Figure 1 C150 inhibits pancreatic cancer cell proliferation. (A) Structure of C150. (B) Cell viability upon C150 treatment. The human pancreatic cancer cell lines HPAF-2, MIA PaCa-2, BxPC-3, L3.6pl and PANC-1, and the immortalized normal human pancreatic ductal epithelial cell hTERT-HPNE, were incubated with increasing concentrations of C150 for 48 h. Cell viability was analyzed by MTT assay and normalized to untreated controls. (C, D) Western blot analysis of (C) apoptosis markers and (D) PCNA. PANC-1 cells were treated with DMSO (Ctrl) or C150 (1 and 2 μM) or etoposide (50 μg/ml) for 48 h. Vinculin was blotted as the loading control. (C) Bar graph shows the ratio of cleaved PARP band density to full PARP band density and the ratio of cleaved caspase-3 to full Caspase-3 band density. (D) Bar graph shows the PCNA band density relative to vinculin. (E) Cell cycle analysis. PANC-1 cells were treated with DMSO (Ctrl) or C150 (1 and 2 µM) for 48 h. Cells were then collected, fixed in 70% ethanol, stained with PI and examined by flow cytometry. Left panel shows representative figures of cell cycle distribution. Bar graph shows the percentage distribution of each phase. Data represent mean ± SD of at least three independent experiments in all graphs. ^*P<0.05, ^**P<0.01 (vs. Ctrl) by one-way ANOVA-Tukey’s test. C150, 2-[2-(5-nitro-2-thienyl)vinyl]quinoline; PCNA, proliferating cell nuclear antigen; Ctrl, control.

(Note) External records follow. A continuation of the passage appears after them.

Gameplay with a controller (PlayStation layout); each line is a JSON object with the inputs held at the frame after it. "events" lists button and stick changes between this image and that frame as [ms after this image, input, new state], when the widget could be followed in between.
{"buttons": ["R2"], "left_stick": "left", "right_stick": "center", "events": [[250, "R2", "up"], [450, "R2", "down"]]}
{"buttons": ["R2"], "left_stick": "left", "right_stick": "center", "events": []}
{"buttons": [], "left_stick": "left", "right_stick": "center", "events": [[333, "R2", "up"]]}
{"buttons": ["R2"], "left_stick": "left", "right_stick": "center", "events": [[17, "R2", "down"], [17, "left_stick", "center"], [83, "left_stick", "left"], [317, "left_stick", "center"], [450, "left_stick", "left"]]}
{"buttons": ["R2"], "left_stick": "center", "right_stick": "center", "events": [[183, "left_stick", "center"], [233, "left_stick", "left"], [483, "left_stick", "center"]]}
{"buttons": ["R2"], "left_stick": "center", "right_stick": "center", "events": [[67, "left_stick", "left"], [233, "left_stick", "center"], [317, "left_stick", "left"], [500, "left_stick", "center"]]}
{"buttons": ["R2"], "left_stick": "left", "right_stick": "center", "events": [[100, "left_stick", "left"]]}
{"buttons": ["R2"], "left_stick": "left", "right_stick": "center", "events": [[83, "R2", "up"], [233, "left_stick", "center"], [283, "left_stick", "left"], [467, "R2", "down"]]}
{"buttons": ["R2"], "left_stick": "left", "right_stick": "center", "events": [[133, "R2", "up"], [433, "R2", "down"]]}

C150 Inhibits Migration and Invasion in Pancreatic Cancer Cells

Pancreatic cancer cell migration was first evaluated in a wound healing assay. Treatment with C150 significantly inhibited PANC-1 cell migration at 1 and 2 μM (Figure 2A) and MIA PaCa-2 cell migration at 0.5 and 1 µM (Figure 2B). Boyden chamber Transwell migration/invasion assays were then used to further assess the effects of C150 on migration (without Matrigel coating) and invasion (with Matrigel coating). After 48 h of treatment, C150 reduced the number of PANC-1 cells on the outside of the Transwell membrane in a concentration-dependent manner, with or without Matrigel coating (Figure 2C). The same results were further confirmed in, MIA PaCa-2 cells (Figure 2D). Consistently, the phosphorylation of cofilin, an actin-binding protein, was increased following treatment with 2 μM C150 in PANC-1 cells (Figure 2E), indicating inhibition of cytoskeleton rearrangement and decreased cell mobility (25). These data indicated that both migration and invasion were inhibited by C150 treatment.

FIGURE 2

Figure 2 C150 inhibits pancreatic cancer cell migration and invasion. (A, B) Wound healing assay. Monolayer of PANC-1 (A) cells were treated with DMSO (Ctrl) or C150 (1 and 2 μM) for 12 and 24 h after creating the wound. MIA PaCa-2 cells (B) were treated with DMSO (Ctrl) or C150 (0.5 and 1 µM) for 24 h after creating the wound. Scale bar, 500 µm. Bar graph shows percentage of wound recovery (mean ± SD of 4 repeats). (C, D) Transwell migration and invasion assays of (C) PANC-1 and (D) MIA PaCa-2 cells. Boyden chamber Transwell inserts were either uncoated (migration) or coated (invasion) with 0.1% Matrigel. Cells were treated with DMSO (Ctrl) or C150 (1 and 2 μM for 48 h for PANC-1 cells; and 0.5 and 1 μM for 24 h for MIA PaCa-2 cells). Bar graphs show the number of migrated or invaded cells per insert (mean ± SD of two independent experiments, each performed in triplicates). Scale bar, 500 µm. (E) Western blots of cofilin and p-cofilin. PANC-1 cells were treated with DMSO (Ctrl) or C150 (1 and 2 µM) for 24 h. Total cell lysates were subjected to immunoblotting against cofilin and p-cofilin (Ser3). β-Actin was blotted as loading control. Bar graph shows the ratio of p-Cofilin (Ser3) band density to Cofilin band density (mean ± SD of three independent experiments). (F) 3D invasion assay. PANC-1 cell spheroids were grown in collagen and treated with DMSO (Ctrl) or C150 (2 and 4 μM) for 72 h. Scale bar, 1000 µm. Bar graph shows invasion score (mean ± SD of two independent experiments, each performed in eight repeats) ^*P<0.05, ^**P<0.01 (vs. Ctrl) by one-way ANOVA followed by Tukey’s post hoc test. C150, 2-[2-(5-nitro-2-thienyl)vinyl]quinoline; Ctrl, control; p-, phosphorylated.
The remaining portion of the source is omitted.